BEGIN
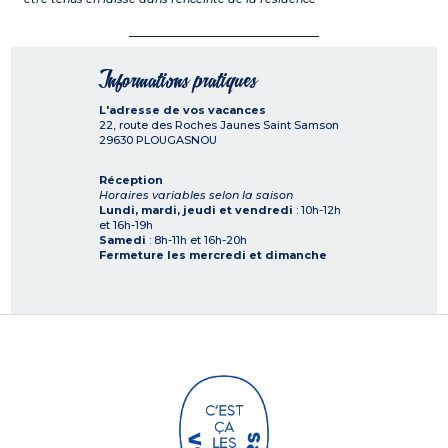
Informations pratiques
L'adresse de vos vacances
22, route des Roches Jaunes Saint Samson
29630
PLOUGASNOU
Réception
Horaires variables selon la saison
Lundi, mardi, jeudi et vendredi
: 10h-12h
et 16h-19h
Samedi
: 8h-11h et 16h-20h
Fermeture les mercredi et dimanche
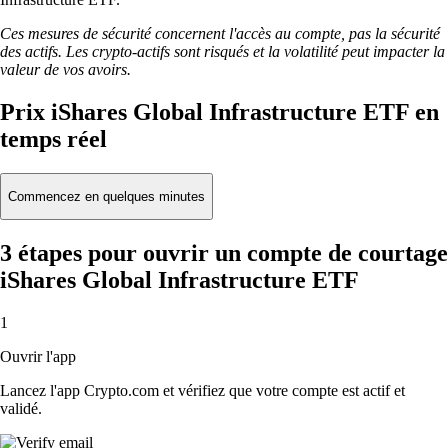
Ces mesures de sécurité concernent l'accès au compte, pas la sécurité
des actifs. Les crypto-actifs sont risqués et la volatilité peut impacter la
valeur de vos avoirs.
Prix iShares Global Infrastructure ETF en
temps réel
Commencez en quelques minutes
3 étapes pour ouvrir un compte de courtage
iShares Global Infrastructure ETF
1
Ouvrir l'app
Lancez l'app Crypto.com et vérifiez que votre compte est actif et
validé.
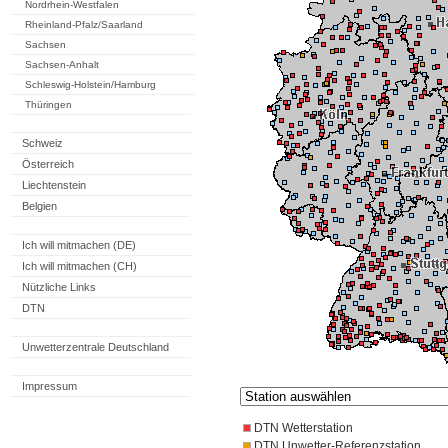
Nordrhein-Westfalen
Rheinland-Pfalz/Saarland
Sachsen
Sachsen-Anhalt
Schleswig-Holstein/Hamburg
Thüringen
Schweiz
Österreich
Liechtenstein
Belgien
Ich will mitmachen (DE)
Ich will mitmachen (CH)
Nützliche Links
DTN
Unwetterzentrale Deutschland
Impressum
DTN Wetterstation
DTN Unwetter-Referenzstation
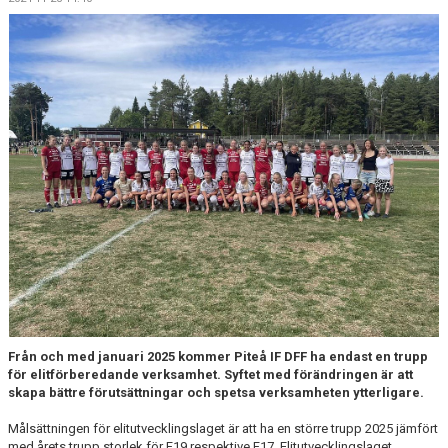
BILDGALLERI
DOKUMENT
MATCHER OCH SERIETABELL
INKLUDERINGSPENG
Från och med januari 2025 kommer Piteå IF DFF ha endast en trupp
för elitförberedande verksamhet. Syftet med förändringen är att
skapa bättre förutsättningar och spetsa verksamheten ytterligare.
Målsättningen för elitutvecklingslaget är att ha en större trupp 2025 jämfört
med årets trupp storlek för F19 respektive F17. Elitutvecklingslaget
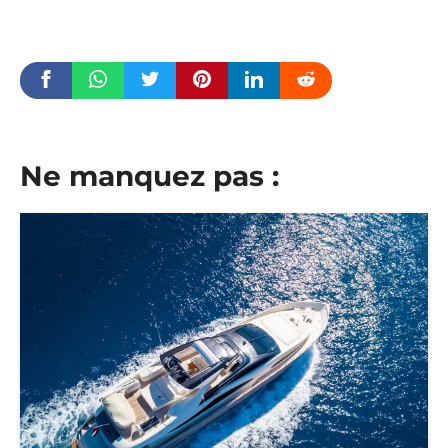
Ne manquez pas :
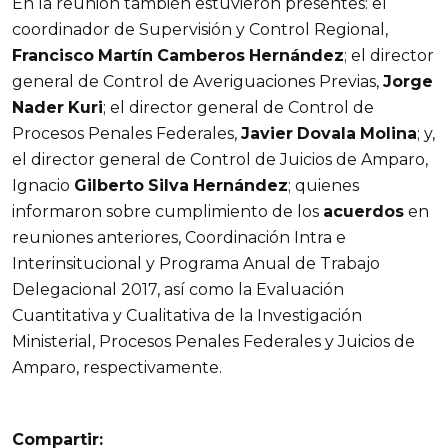
En la reunión también estuvieron presentes: el
coordinador de Supervisión y Control Regional,
Francisco
Martín
Camberos
Hernández
; el director
general de Control de Averiguaciones Previas,
Jorge
Nader
Kuri
; el director general de Control de
Procesos Penales Federales,
Javier
Dovala
Molina
; y,
el director general de Control de Juicios de Amparo,
Ignacio
Gilberto
Silva
Hernández
; quienes
informaron sobre cumplimiento de los
acuerdos
en
reuniones anteriores, Coordinación Intra e
Interinsitucional y Programa Anual de Trabajo
Delegacional 2017, así como la Evaluación
Cuantitativa y Cualitativa de la Investigación
Ministerial, Procesos Penales Federales y Juicios de
Amparo, respectivamente.
Compartir:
END
# DIRECTIONS FOR THIS TASK:
Where a line of the entries above holds the word "Federales", return that line.

# EXPECTED OUTPUT:
Procesos Penales Federales,
Ministerial, Procesos Penales Federales y Juicios de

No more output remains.